**Exercise materials:**
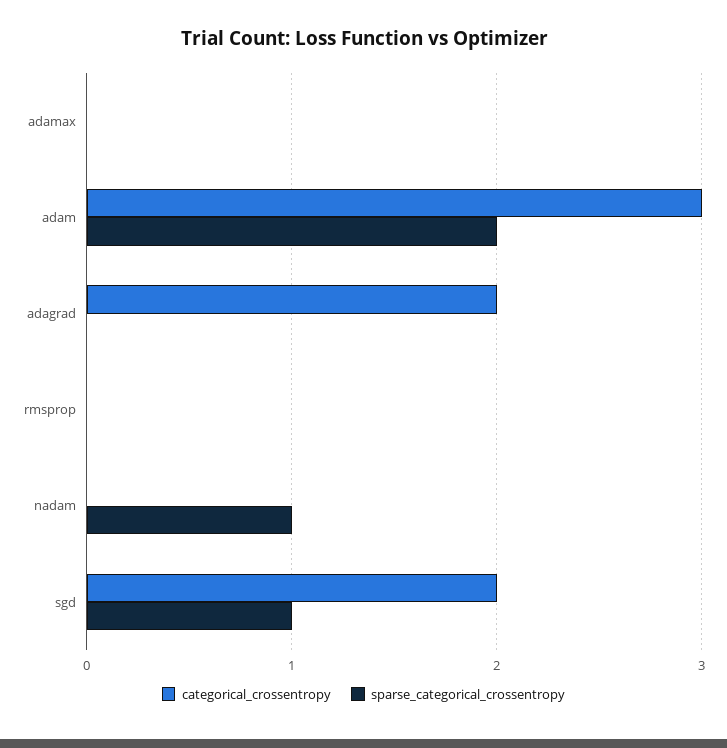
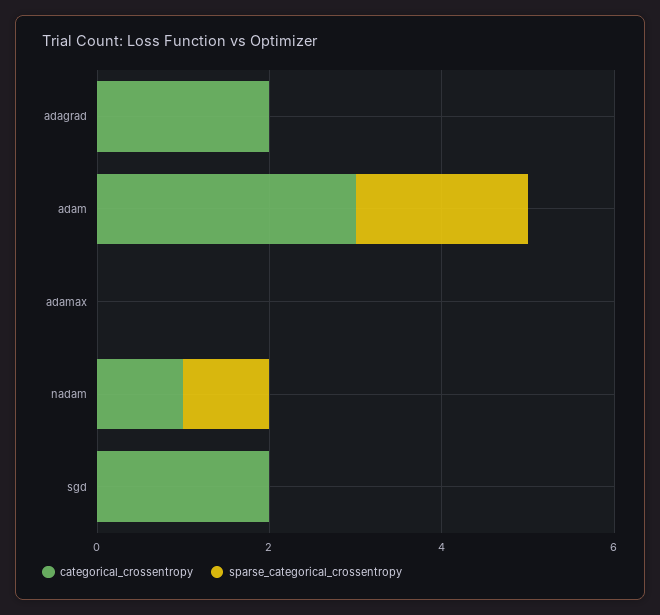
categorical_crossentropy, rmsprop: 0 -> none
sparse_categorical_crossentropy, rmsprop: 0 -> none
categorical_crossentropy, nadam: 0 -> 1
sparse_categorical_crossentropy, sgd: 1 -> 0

==

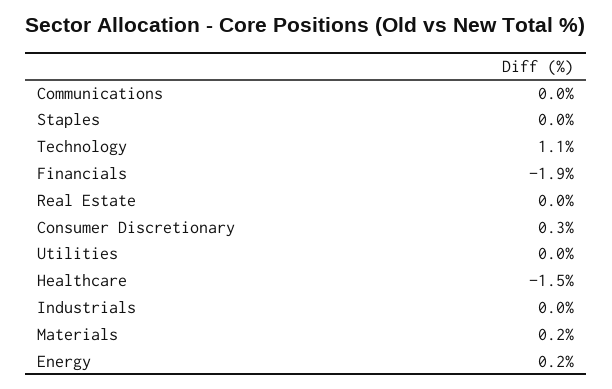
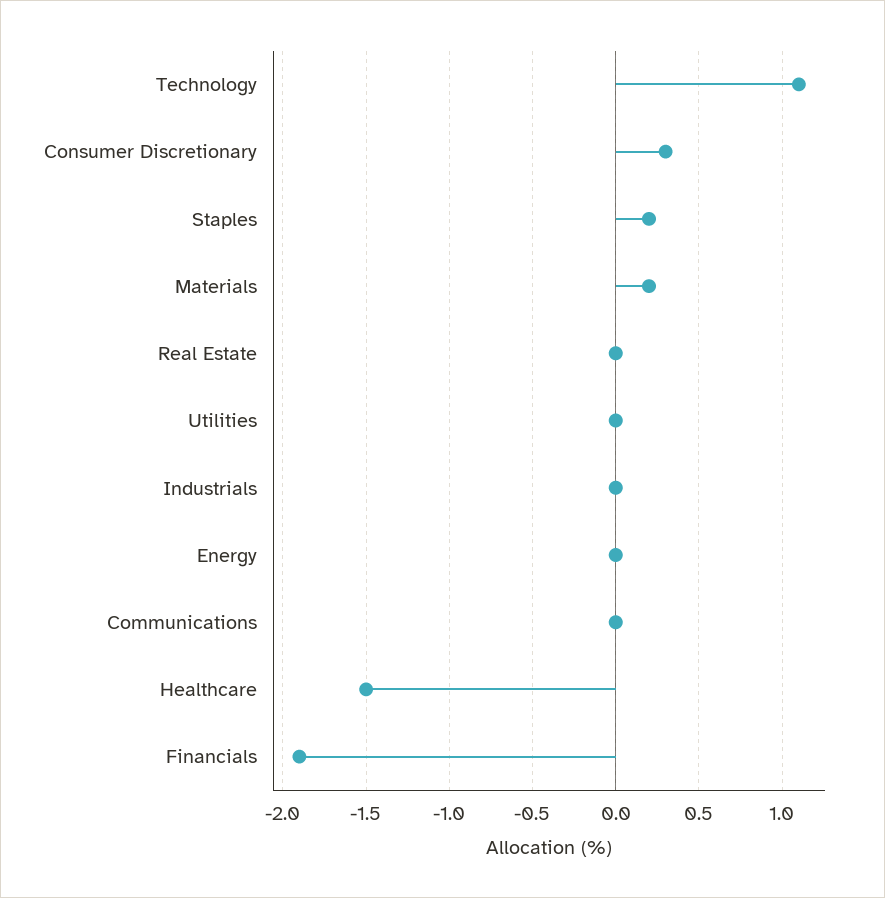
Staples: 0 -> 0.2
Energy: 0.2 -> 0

**Assignment:**
Of the lines above, extract only those from the line with "categorical_crossentropy, nadam: 0 -> 1" to the line with "sparse_categorical_crossentropy, sgd: 1 -> 0", both included, exactly as written.

**Worked solution:**
categorical_crossentropy, nadam: 0 -> 1
sparse_categorical_crossentropy, sgd: 1 -> 0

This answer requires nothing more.